Read this book, but be careful. The facts stated here will be more hazardous to some fundamentalists than drinking hemlock.

Rating: 5/5 - it's time to give up "childish things.”

This is a very moving and wise book. It is strong spiritual meat for those who are ready to give up "childish things," as St. Paul said. Bishop Spong refreshingly realizes that Christianity has a credibility problem. The Church has to start over again. It must stop thinking in terms of an old man in the sky, a supernatural Santa Claus who will swoop down to save us from natural disasters, illness, death, and the consequences of our own stupidity.
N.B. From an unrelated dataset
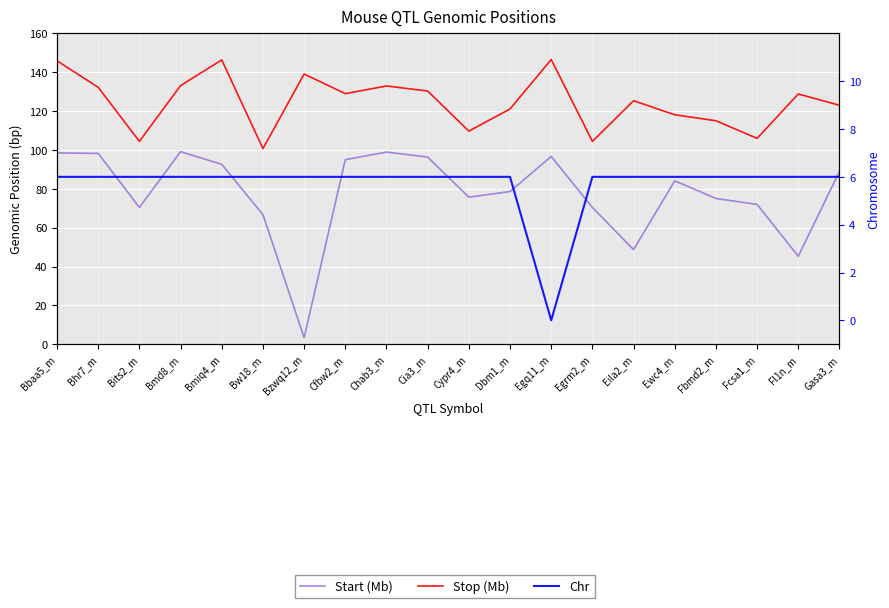

Count the number of data series in this chart.

3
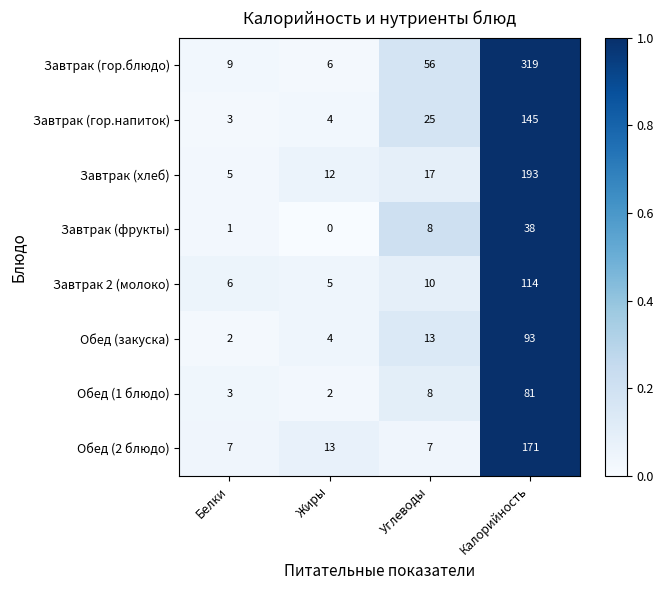

The value of Завтрак (гор.блюдо) at Калорийность is 80. True or false?

False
It has to stop trying to impose moral prohibitions that have nothing to do with the truths of human biology and psychology, or with true justice and compassion. Freedom, knowledge, and wisdom must be our new commandments; our knowledge of God will based upon the truths revealed in our humanity, in which God truly exists. His style is powerful, clear, and sometimes lyrical. This is a great book by someone who speaks compassionately in a language we non-Christians can understand. I hoped to find in it some common ground from which believers and non-believers could begin a dialogue, and I was not disappointed.

Rating: 5/5 - Spong Builds His Messages.

I made the mistake of reading this book before reading "Rescuing the Bible From Fundamentalism.” Now this book makes much more sense. Bp. Spong does his homework, builds his themes carefully and provides references as one reads along. I suggest that his books be read in order of their publication date for the full impact.

Some may argue that Bp. Spong is no longer Christian. I would argue that he demonstrates in his every thought and action that he is a true Christ-follower and it is integrated into his very being. He is a thinker who encourages others to do the same.